When you see people arguing about some dumbass thing online, they’re trying to find out whether they align or not–and discovering that they don’t. So there could be some hurt feelings there, when “come here?” cues are responded to with “go further away” cues.

I know I’ve gotten in arguments online that were other people going, “If you don’t align with me, you’re worthless to me, but I don’t think you’re not worthless, so that means you think I’m worthless.” I have responded to their over-familiar “come here” cues with “go further away” cues, for sure.

Similarly, “Safe/not safe” cues are about relaxation vs. tension, expansion vs. contraction, movement/looseness vs. stillness/frozen. Safe/not safe is made more complex by the fact that some people move toward unsafe things, but universally. A little bit of danger is good for some people; it’s why go new places on vacation, among other things.

A person might raise their voice because they feel safe/expansive, or they might raise their voice because they want someone to go further away. In the case of conflicting signals, I’d check for patterns of tension or relaxation. If someone is behaving childishly, that’s usually a “safe” indicator–in an extreme situation, it means, “please help me feel safe again.” If someone tries to out-adult you, it means, “unsafe” and often “you make me feel like I’m not the me I thought I was–unsafe unsafe unsafe.”

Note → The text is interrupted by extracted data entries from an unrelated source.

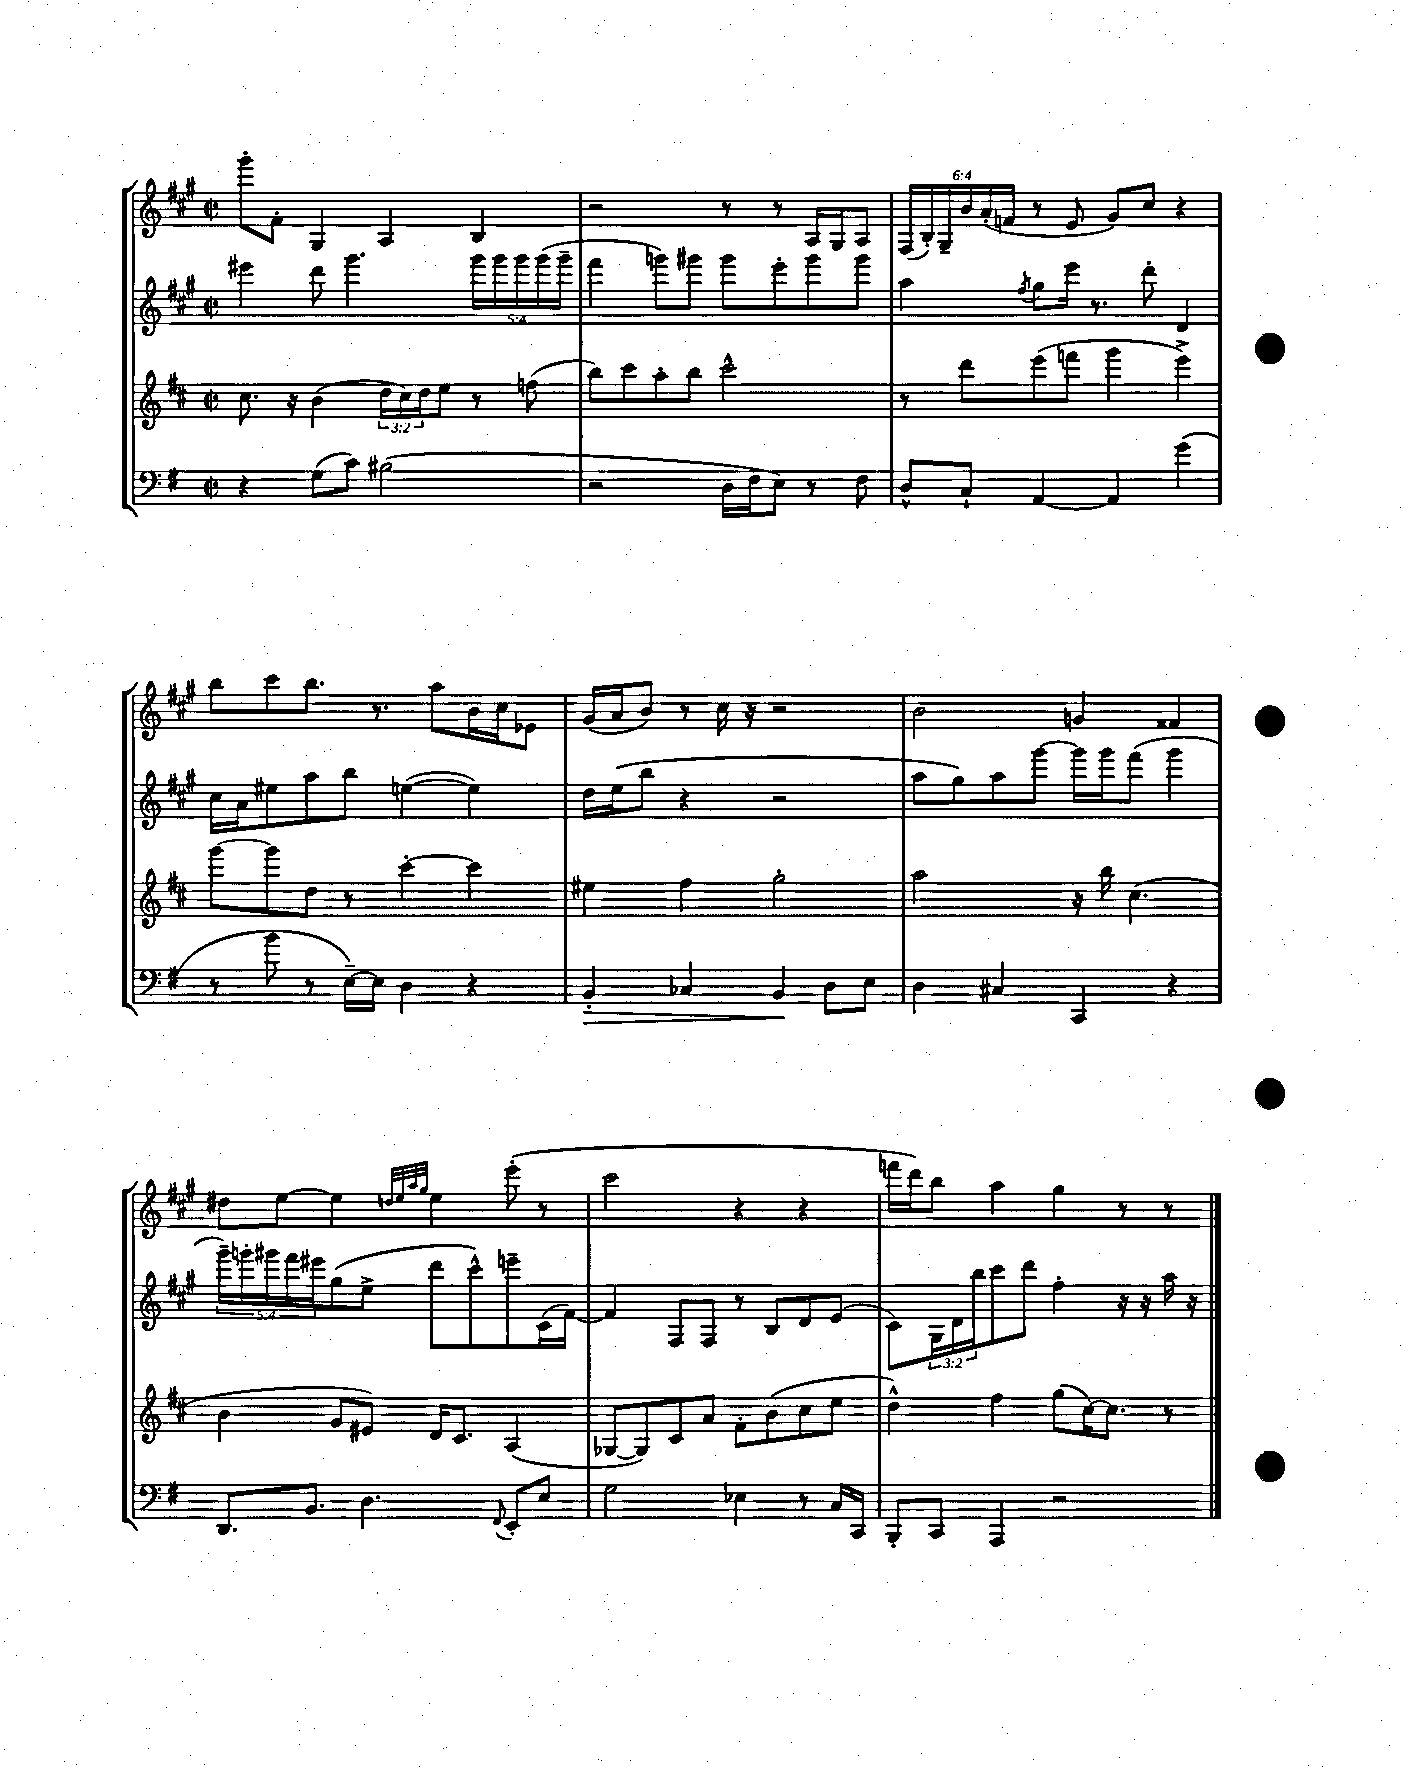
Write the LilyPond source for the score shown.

<<
\new StaffGroup <<
\new Staff = "s0" {
    \clef treble \key a \major \defaultTimeSignature \time 2/2 \override Staff.TupletNumber.text = #tuplet-number::calc-fraction-text
    gis'''8-. fis'8-. gis4 a4 b4 |
    r2 r8 r8 a16 gis16 a8 |
    \tuplet 6/4 { fis16( b16-.) gis16-- b'16 a'16-.( f'16 } r8 e'8 gis'8) cis''8 r4 |
    b''8 cis'''8 b''8. r8. a''8 b'16 cis''16 ees'8 |
    gis'16( a'16 b'8) r8 cis''16 r16 r2 |
    b'2 g'4 fisis'4 |
    dis''8 e''8~ e''4 \grace { d''32 e''32 a''32 gis''32 } e''4 e'''8-.( r8 |
    cis'''2 r4 r4 |
    f'''16 d'''16) b''8 a''4 gis''4 r8 r8 \bar "|." |
}
\new Staff = "s1" {
    \clef treble \key a \major \defaultTimeSignature \time 2/2 \override Staff.TupletNumber.text = #tuplet-number::calc-fraction-text
    eis'''4 d'''8 gis'''4. \tuplet 5/4 { gis'''16 gis'''16 gis'''16 gis'''16( gis'''16-- } |
    fis'''4 g'''8) gis'''8 gis'''8 e'''8-. gis'''8 gis'''8 |
    a''4 \acciaccatura { fis''8 } gis''8 e'''16 r8. d'''8-. d'4 |
    cis''16 a'16 eis''8 a''8 b''8 e''4~( e''4) |
    d''16 e''16( b''8 r4 r2 |
    a''8 gis''8) a''8 gis'''8~ gis'''16 gis'''16 fis'''8( gis'''4 |
    \tuplet 5/4 { gis'''16--) g'''16-. gis'''16 fis'''16 eis'''16 } gis''8( e''8-> d'''8 cis'''8-^) e'''8-- cis'16( fis'16~) |
    fis'4 fis8 fis8 r8 b8 d'8 e'8( |
    cis'8) \tuplet 3/2 { gis16 d'16 b''16 } cis'''8 d'''8 fis''4-. r16 r16 a''16 r16 \bar "|." |
}
\new Staff = "s2" {
    \clef treble \key d \major \defaultTimeSignature \time 2/2 \override Staff.TupletNumber.text = #tuplet-number::calc-fraction-text
    cis''8. r16 b'4( \tuplet 3/2 { d''16 cis''16) d''16 } e''8 r8 f''8( |
    b''8) cis'''8 a''8-. b''8 cis'''2-^ |
    r8 d'''8 e'''8( f'''8 g'''4 e'''4->) |
    g'''8~ g'''8 d''8 r8 cis'''4~-. cis'''4 |
    eis''4 fis''4 g''2-. |
    a''2 r16 b''16 cis''4.( |
    b'4 g'8 eis'8) d'16 cis'8. a4( |
    ges8~ ges8) cis'8 a'8 fis'8-. b'8( cis''8 e''8 |
    d''4-^) fis''4 g''8( cis''16~) cis''8. r8 \bar "|." |
}
\new Staff = "s3" {
    \clef bass \key g \major \defaultTimeSignature \time 2/2
    r4 g8( c'8) bis2( |
    r2 d16 fis16 e8) r8 fis8 |
    d8-^ c8-! a,4~ a,4 g'4( |
    r8 b'8 r8 e16~--) e16 d4 r4 |
    b,4-.\> ces4 b,4\! d8 e8 |
    d4 cis4 c,4 r4 |
    d,8. b,8. d4. \appoggiatura { fis,8 } e,8-. e8 |
    g2 ees4 r8 c16 c,16 |
    b,,8-. c,8 a,,4 r2 \bar "|." |
}
>>
>>
\layout { \context { \Score \remove "Bar_number_engraver" } }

“Me/not me” signals are primal yet difficult to interpret. We are all constantly putting those signals out without thinking, and it’s really hard to talk about them, because we are sooooo not aware of them. They are about the way someone does something, and not about the thing itself. I go by a rule of three here. If someone mentions something about themselves three times, I mentally file it in the “this is me” column for that person. If I see them wear the same style of clothing three times in quick succession, same thing. If they refuse something three times, “this is not me.” If I heard someone code-switch or change tone depending on the group of people they’re with, I’ll listen for which set of people evoke the most relaxed, expansive language and behavior.

I’ll have to think about all that. It seems pretty accurate, as far as it goes. The characters in the WIP need to have an easy, clear communication system so they can lie to each other in public without warning and not freak each other out.

I’m thinking:

–“come closer” – scratch on your own leg, like when you’re asking a cat if it wants pets.

–“go further away” – hand pushing on something, with leaning away for emphasis.

–“pause/wait” – flat palm or thumb, exposed and not pushing on anything.

–“resume” – closed hand, relaxed, knocking (sign language “yes”) for emphasis.

–“safe” – tapping fingers.

–“unsafe” – pinch own fingers together (sign language “no”)

I don’t think I need a sign for “I’m lying/I’m telling the truth,” and the lies they might need to tell are going to be a mix, anyway. So one person can go “tap tap tap?” on a table during an argument that looks like it’s about to get physically violent and the other can go “tap tap tap” and it’s fine, no hurt feelings no matter what other signals they’re giving off.

I might simplify it even further. I’ll probably just write it all into the scene and just remove anything they don’t end up using.